Stored data entries
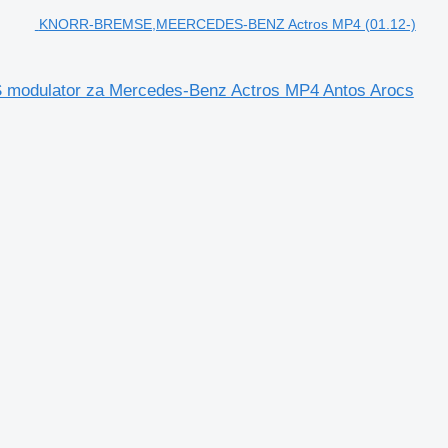
KNORR-BREMSE,MEERCEDES-BENZ Actros MP4 (01.12-)
dulator za Mercedes-Benz Actros MP4 Antos Arocs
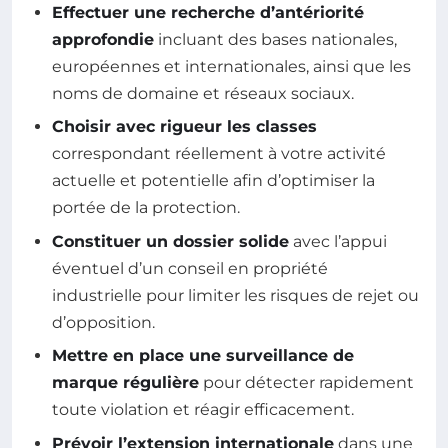
Effectuer une recherche d’antériorité
approfondie
incluant des bases nationales,
européennes et internationales, ainsi que les
noms de domaine et réseaux sociaux.
Choisir avec rigueur les classes
correspondant réellement à votre activité
actuelle et potentielle afin d’optimiser la
portée de la protection.
Constituer un dossier solide
avec l’appui
éventuel d’un conseil en propriété
industrielle pour limiter les risques de rejet ou
d’opposition.
Mettre en place une surveillance de
marque régulière
pour détecter rapidement
toute violation et réagir efficacement.
Prévoir l’extension internationale
dans une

Task
With the pictures stripped out, return each record word for word.

Task result
KNORR-BREMSE,MEERCEDES-BENZ Actros MP4 (01.12-)
dulator za Mercedes-Benz Actros MP4 Antos Arocs
Effectuer une recherche d’antériorité
approfondie
incluant des bases nationales,
européennes et internationales, ainsi que les
noms de domaine et réseaux sociaux.
Choisir avec rigueur les classes
correspondant réellement à votre activité
actuelle et potentielle afin d’optimiser la
portée de la protection.
Constituer un dossier solide
avec l’appui
éventuel d’un conseil en propriété
industrielle pour limiter les risques de rejet ou
d’opposition.
Mettre en place une surveillance de
marque régulière
pour détecter rapidement
toute violation et réagir efficacement.
Prévoir l’extension internationale
dans une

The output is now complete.